=== Begin Enclosure ===

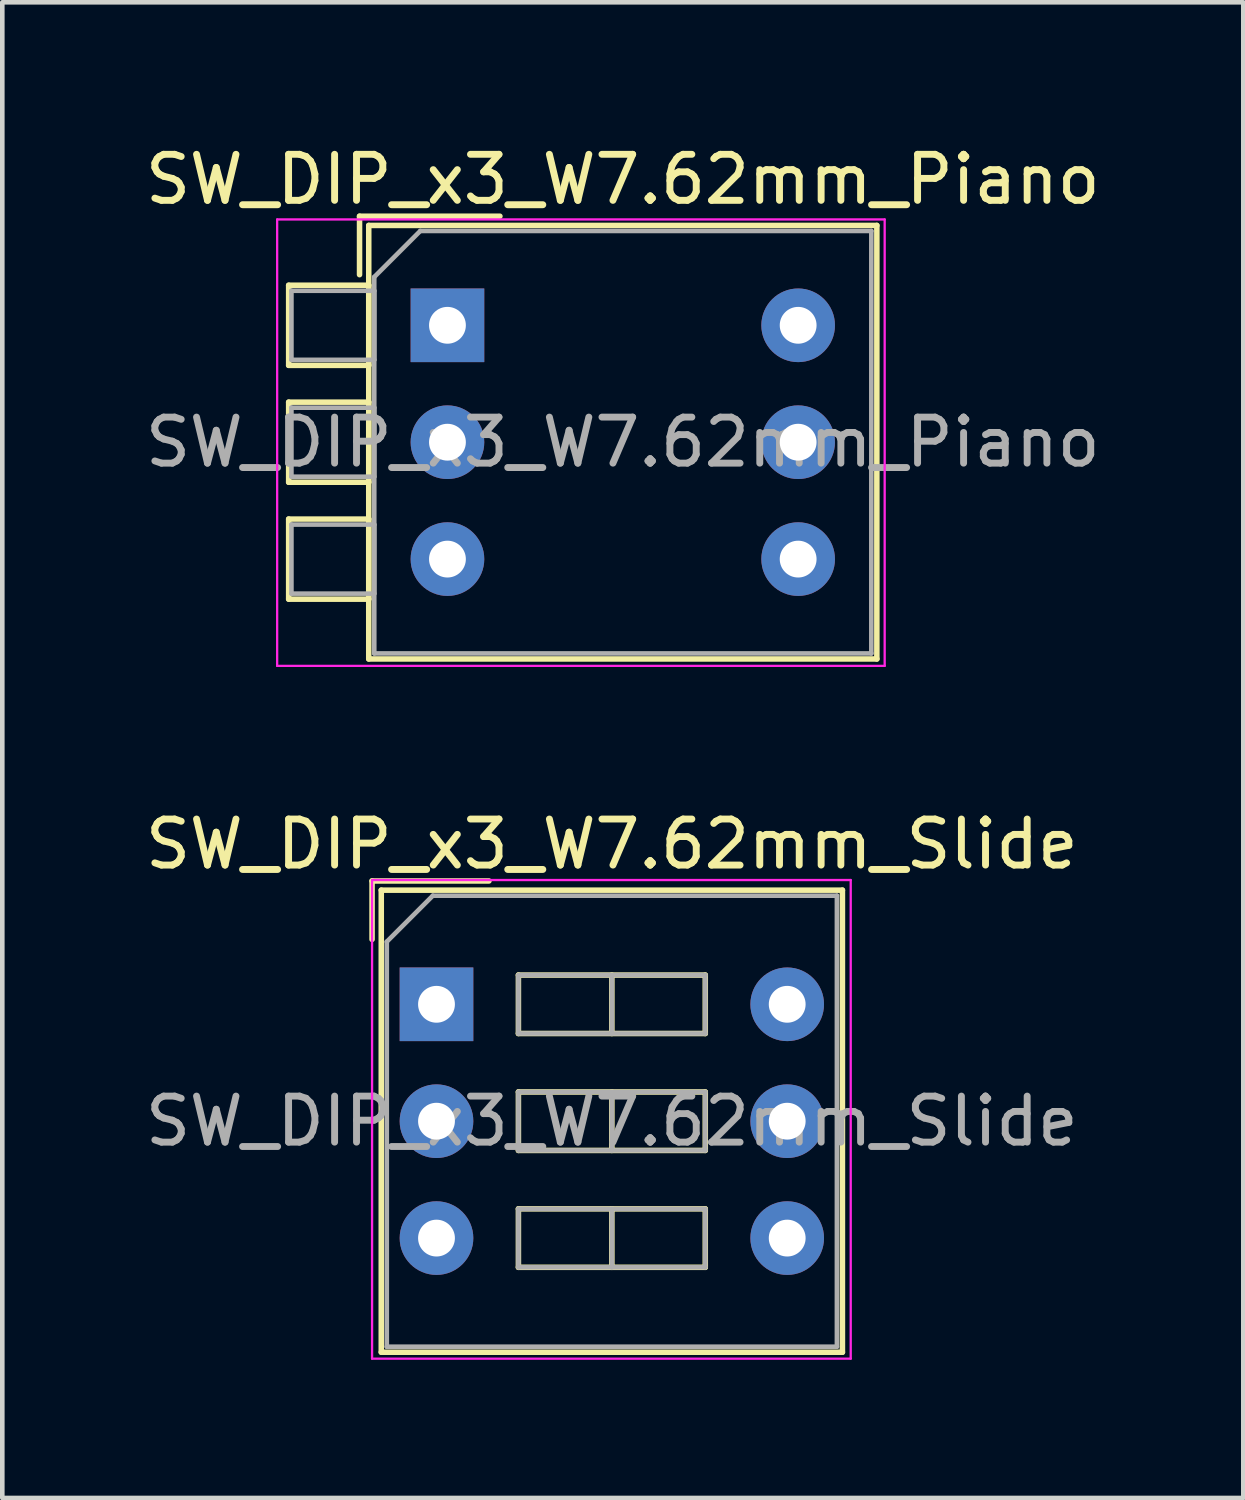
<source format=kicad_pcb>
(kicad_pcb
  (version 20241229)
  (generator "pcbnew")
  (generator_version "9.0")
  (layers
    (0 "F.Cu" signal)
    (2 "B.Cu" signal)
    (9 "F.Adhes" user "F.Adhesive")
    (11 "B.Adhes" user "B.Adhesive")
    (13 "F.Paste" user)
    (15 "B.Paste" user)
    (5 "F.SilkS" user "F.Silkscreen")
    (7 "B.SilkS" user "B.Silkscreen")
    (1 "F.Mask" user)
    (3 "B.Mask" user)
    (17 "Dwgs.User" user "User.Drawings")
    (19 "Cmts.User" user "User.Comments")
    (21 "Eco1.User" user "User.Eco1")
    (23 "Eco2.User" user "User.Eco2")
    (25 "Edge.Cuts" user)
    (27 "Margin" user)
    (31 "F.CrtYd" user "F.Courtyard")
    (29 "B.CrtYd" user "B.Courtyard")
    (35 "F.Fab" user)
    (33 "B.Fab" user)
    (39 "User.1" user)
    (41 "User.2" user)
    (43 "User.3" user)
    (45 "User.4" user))
  (footprint "SW_DIP_x3_W7.62mm_Slide"
    (layer "F.Cu")
    (at 6.434 18.771)
    (property "Reference" "SW_DIP_x3_W7.62mm_Slide" (at 3.81 -3.48 0) (layer "F.SilkS") (effects (font (size 1 1) (thickness 0.15))))
    (attr through_hole)
    (fp_line (start -1.4 -2.68) (end -1.4 -1.41) (stroke (width 0.12) (type solid)) (layer "F.SilkS"))
    (fp_line (start -1.4 -2.68) (end 1.14 -2.68) (stroke (width 0.12) (type solid)) (layer "F.SilkS"))
    (fp_line (start -1.2 -2.48) (end 8.82 -2.48) (stroke (width 0.12) (type solid)) (layer "F.SilkS"))
    (fp_line (start -1.2 7.56) (end -1.2 -2.48) (stroke (width 0.12) (type solid)) (layer "F.SilkS"))
    (fp_line (start 1.78 -0.635) (end 1.78 0.635) (stroke (width 0.12) (type solid)) (layer "F.SilkS"))
    (fp_line (start 1.78 0.635) (end 5.84 0.635) (stroke (width 0.12) (type solid)) (layer "F.SilkS"))
    (fp_line (start 1.78 1.905) (end 1.78 3.175) (stroke (width 0.12) (type solid)) (layer "F.SilkS"))
    (fp_line (start 1.78 3.175) (end 5.84 3.175) (stroke (width 0.12) (type solid)) (layer "F.SilkS"))
    (fp_line (start 1.78 4.445) (end 1.78 5.715) (stroke (width 0.12) (type solid)) (layer "F.SilkS"))
    (fp_line (start 1.78 5.715) (end 5.84 5.715) (stroke (width 0.12) (type solid)) (layer "F.SilkS"))
    (fp_line (start 3.81 -0.635) (end 3.81 0.635) (stroke (width 0.12) (type solid)) (layer "F.SilkS"))
    (fp_line (start 3.81 1.905) (end 3.81 3.175) (stroke (width 0.12) (type solid)) (layer "F.SilkS"))
    (fp_line (start 3.81 4.445) (end 3.81 5.715) (stroke (width 0.12) (type solid)) (layer "F.SilkS"))
    (fp_line (start 5.84 -0.635) (end 1.78 -0.635) (stroke (width 0.12) (type solid)) (layer "F.SilkS"))
    (fp_line (start 5.84 0.635) (end 5.84 -0.635) (stroke (width 0.12) (type solid)) (layer "F.SilkS"))
    (fp_line (start 5.84 1.905) (end 1.78 1.905) (stroke (width 0.12) (type solid)) (layer "F.SilkS"))
    (fp_line (start 5.84 3.175) (end 5.84 1.905) (stroke (width 0.12) (type solid)) (layer "F.SilkS"))
    (fp_line (start 5.84 4.445) (end 1.78 4.445) (stroke (width 0.12) (type solid)) (layer "F.SilkS"))
    (fp_line (start 5.84 5.715) (end 5.84 4.445) (stroke (width 0.12) (type solid)) (layer "F.SilkS"))
    (fp_line (start 8.82 -2.48) (end 8.82 7.56) (stroke (width 0.12) (type solid)) (layer "F.SilkS"))
    (fp_line (start 8.82 7.56) (end -1.2 7.56) (stroke (width 0.12) (type solid)) (layer "F.SilkS"))
    (fp_line (start -1.4 -2.7) (end -1.4 7.7) (stroke (width 0.05) (type solid)) (layer "F.CrtYd"))
    (fp_line (start -1.4 7.7) (end 9 7.7) (stroke (width 0.05) (type solid)) (layer "F.CrtYd"))
    (fp_line (start 9 -2.7) (end -1.4 -2.7) (stroke (width 0.05) (type solid)) (layer "F.CrtYd"))
    (fp_line (start 9 7.7) (end 9 -2.7) (stroke (width 0.05) (type solid)) (layer "F.CrtYd"))
    (fp_line (start -1.08 -1.36) (end -0.08 -2.36) (stroke (width 0.1) (type solid)) (layer "F.Fab"))
    (fp_line (start -1.08 7.44) (end -1.08 -1.36) (stroke (width 0.1) (type solid)) (layer "F.Fab"))
    (fp_line (start -0.08 -2.36) (end 8.7 -2.36) (stroke (width 0.1) (type solid)) (layer "F.Fab"))
    (fp_line (start 1.78 -0.635) (end 1.78 0.635) (stroke (width 0.1) (type solid)) (layer "F.Fab"))
    (fp_line (start 1.78 0.635) (end 5.84 0.635) (stroke (width 0.1) (type solid)) (layer "F.Fab"))
    (fp_line (start 1.78 1.905) (end 1.78 3.175) (stroke (width 0.1) (type solid)) (layer "F.Fab"))
    (fp_line (start 1.78 3.175) (end 5.84 3.175) (stroke (width 0.1) (type solid)) (layer "F.Fab"))
    (fp_line (start 1.78 4.445) (end 1.78 5.715) (stroke (width 0.1) (type solid)) (layer "F.Fab"))
    (fp_line (start 1.78 5.715) (end 5.84 5.715) (stroke (width 0.1) (type solid)) (layer "F.Fab"))
    (fp_line (start 3.81 -0.635) (end 3.81 0.635) (stroke (width 0.1) (type solid)) (layer "F.Fab"))
    (fp_line (start 3.81 1.905) (end 3.81 3.175) (stroke (width 0.1) (type solid)) (layer "F.Fab"))
    (fp_line (start 3.81 4.445) (end 3.81 5.715) (stroke (width 0.1) (type solid)) (layer "F.Fab"))
    (fp_line (start 5.84 -0.635) (end 1.78 -0.635) (stroke (width 0.1) (type solid)) (layer "F.Fab"))
    (fp_line (start 5.84 0.635) (end 5.84 -0.635) (stroke (width 0.1) (type solid)) (layer "F.Fab"))
    (fp_line (start 5.84 1.905) (end 1.78 1.905) (stroke (width 0.1) (type solid)) (layer "F.Fab"))
    (fp_line (start 5.84 3.175) (end 5.84 1.905) (stroke (width 0.1) (type solid)) (layer "F.Fab"))
    (fp_line (start 5.84 4.445) (end 1.78 4.445) (stroke (width 0.1) (type solid)) (layer "F.Fab"))
    (fp_line (start 5.84 5.715) (end 5.84 4.445) (stroke (width 0.1) (type solid)) (layer "F.Fab"))
    (fp_line (start 8.7 -2.36) (end 8.7 7.44) (stroke (width 0.1) (type solid)) (layer "F.Fab"))
    (fp_line (start 8.7 7.44) (end -1.08 7.44) (stroke (width 0.1) (type solid)) (layer "F.Fab"))
    (fp_text user "${REFERENCE}" (at 3.81 2.54 0) (layer "F.Fab") (effects (font (size 1 1) (thickness 0.15))))
    (pad "1" thru_hole rect (at 0 0) (size 1.6 1.6) (drill 0.8) (layers "*.Cu" "*.Mask"))
    (pad "2" thru_hole oval (at 0 2.54) (size 1.6 1.6) (drill 0.8) (layers "*.Cu" "*.Mask"))
    (pad "3" thru_hole oval (at 0 5.08) (size 1.6 1.6) (drill 0.8) (layers "*.Cu" "*.Mask"))
    (pad "4" thru_hole oval (at 7.62 5.08) (size 1.6 1.6) (drill 0.8) (layers "*.Cu" "*.Mask"))
    (pad "5" thru_hole oval (at 7.62 2.54) (size 1.6 1.6) (drill 0.8) (layers "*.Cu" "*.Mask"))
    (pad "6" thru_hole oval (at 7.62 0) (size 1.6 1.6) (drill 0.8) (layers "*.Cu" "*.Mask")))
  (footprint "SW_DIP_x3_W7.62mm_Piano"
    (layer "F.Cu")
    (at 6.672 4.018)
    (property "Reference" "SW_DIP_x3_W7.62mm_Piano" (at 3.81 -3.17 0) (layer "F.SilkS") (effects (font (size 1 1) (thickness 0.15))))
    (attr through_hole)
    (fp_line (start -3.45 -0.87) (end -3.45 0.87) (stroke (width 0.12) (type solid)) (layer "F.SilkS"))
    (fp_line (start -3.45 0.87) (end -1.71 0.87) (stroke (width 0.12) (type solid)) (layer "F.SilkS"))
    (fp_line (start -3.45 1.67) (end -3.45 3.41) (stroke (width 0.12) (type solid)) (layer "F.SilkS"))
    (fp_line (start -3.45 3.41) (end -1.71 3.41) (stroke (width 0.12) (type solid)) (layer "F.SilkS"))
    (fp_line (start -3.45 4.21) (end -3.45 5.95) (stroke (width 0.12) (type solid)) (layer "F.SilkS"))
    (fp_line (start -3.45 5.95) (end -1.71 5.95) (stroke (width 0.12) (type solid)) (layer "F.SilkS"))
    (fp_line (start -1.91 -2.37) (end -1.91 -1.1) (stroke (width 0.12) (type solid)) (layer "F.SilkS"))
    (fp_line (start -1.91 -2.37) (end 1.14 -2.37) (stroke (width 0.12) (type solid)) (layer "F.SilkS"))
    (fp_line (start -1.71 -2.17) (end 9.33 -2.17) (stroke (width 0.12) (type solid)) (layer "F.SilkS"))
    (fp_line (start -1.71 -0.87) (end -3.45 -0.87) (stroke (width 0.12) (type solid)) (layer "F.SilkS"))
    (fp_line (start -1.71 0.87) (end -1.71 -0.87) (stroke (width 0.12) (type solid)) (layer "F.SilkS"))
    (fp_line (start -1.71 1.67) (end -3.45 1.67) (stroke (width 0.12) (type solid)) (layer "F.SilkS"))
    (fp_line (start -1.71 3.41) (end -1.71 1.67) (stroke (width 0.12) (type solid)) (layer "F.SilkS"))
    (fp_line (start -1.71 4.21) (end -3.45 4.21) (stroke (width 0.12) (type solid)) (layer "F.SilkS"))
    (fp_line (start -1.71 5.95) (end -1.71 4.21) (stroke (width 0.12) (type solid)) (layer "F.SilkS"))
    (fp_line (start -1.71 7.25) (end -1.71 -2.17) (stroke (width 0.12) (type solid)) (layer "F.SilkS"))
    (fp_line (start 9.33 -2.17) (end 9.33 7.25) (stroke (width 0.12) (type solid)) (layer "F.SilkS"))
    (fp_line (start 9.33 7.25) (end -1.71 7.25) (stroke (width 0.12) (type solid)) (layer "F.SilkS"))
    (fp_line (start -3.7 -2.3) (end -3.7 7.4) (stroke (width 0.05) (type solid)) (layer "F.CrtYd"))
    (fp_line (start -3.7 7.4) (end 9.5 7.4) (stroke (width 0.05) (type solid)) (layer "F.CrtYd"))
    (fp_line (start 9.5 -2.3) (end -3.7 -2.3) (stroke (width 0.05) (type solid)) (layer "F.CrtYd"))
    (fp_line (start 9.5 7.4) (end 9.5 -2.3) (stroke (width 0.05) (type solid)) (layer "F.CrtYd"))
    (fp_line (start -3.39 -0.75) (end -1.59 -0.75) (stroke (width 0.1) (type solid)) (layer "F.Fab"))
    (fp_line (start -3.39 0.75) (end -3.39 -0.75) (stroke (width 0.1) (type solid)) (layer "F.Fab"))
    (fp_line (start -3.39 1.79) (end -1.59 1.79) (stroke (width 0.1) (type solid)) (layer "F.Fab"))
    (fp_line (start -3.39 3.29) (end -3.39 1.79) (stroke (width 0.1) (type solid)) (layer "F.Fab"))
    (fp_line (start -3.39 4.33) (end -1.59 4.33) (stroke (width 0.1) (type solid)) (layer "F.Fab"))
    (fp_line (start -3.39 5.83) (end -3.39 4.33) (stroke (width 0.1) (type solid)) (layer "F.Fab"))
    (fp_line (start -1.59 -1.05) (end -0.59 -2.05) (stroke (width 0.1) (type solid)) (layer "F.Fab"))
    (fp_line (start -1.59 -0.75) (end -1.59 0.75) (stroke (width 0.1) (type solid)) (layer "F.Fab"))
    (fp_line (start -1.59 0.75) (end -3.39 0.75) (stroke (width 0.1) (type solid)) (layer "F.Fab"))
    (fp_line (start -1.59 1.79) (end -1.59 3.29) (stroke (width 0.1) (type solid)) (layer "F.Fab"))
    (fp_line (start -1.59 3.29) (end -3.39 3.29) (stroke (width 0.1) (type solid)) (layer "F.Fab"))
    (fp_line (start -1.59 4.33) (end -1.59 5.83) (stroke (width 0.1) (type solid)) (layer "F.Fab"))
    (fp_line (start -1.59 5.83) (end -3.39 5.83) (stroke (width 0.1) (type solid)) (layer "F.Fab"))
    (fp_line (start -1.59 7.13) (end -1.59 -1.05) (stroke (width 0.1) (type solid)) (layer "F.Fab"))
    (fp_line (start -0.59 -2.05) (end 9.21 -2.05) (stroke (width 0.1) (type solid)) (layer "F.Fab"))
    (fp_line (start 9.21 -2.05) (end 9.21 7.13) (stroke (width 0.1) (type solid)) (layer "F.Fab"))
    (fp_line (start 9.21 7.13) (end -1.59 7.13) (stroke (width 0.1) (type solid)) (layer "F.Fab"))
    (fp_text user "${REFERENCE}" (at 3.81 2.54 0) (layer "F.Fab") (effects (font (size 1 1) (thickness 0.15))))
    (pad "1" thru_hole rect (at 0 0) (size 1.6 1.6) (drill 0.8) (layers "*.Cu" "*.Mask"))
    (pad "2" thru_hole oval (at 0 2.54) (size 1.6 1.6) (drill 0.8) (layers "*.Cu" "*.Mask"))
    (pad "3" thru_hole oval (at 0 5.08) (size 1.6 1.6) (drill 0.8) (layers "*.Cu" "*.Mask"))
    (pad "4" thru_hole oval (at 7.62 5.08) (size 1.6 1.6) (drill 0.8) (layers "*.Cu" "*.Mask"))
    (pad "5" thru_hole oval (at 7.62 2.54) (size 1.6 1.6) (drill 0.8) (layers "*.Cu" "*.Mask"))
    (pad "6" thru_hole oval (at 7.62 0) (size 1.6 1.6) (drill 0.8) (layers "*.Cu" "*.Mask")))
  (gr_rect
    (start -3 -3)
    (end 23.964 29.497)
    (stroke (width 0.1) (type default))
    (fill no)
    (layer "Edge.Cuts")))
</source>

=== End Enclosure ===

*TASK DIRECTIONS*. Work out how many lines of the material above contain the word "Silkscreen", then give only that figure.

*EXERCISE SOLUTION*. 2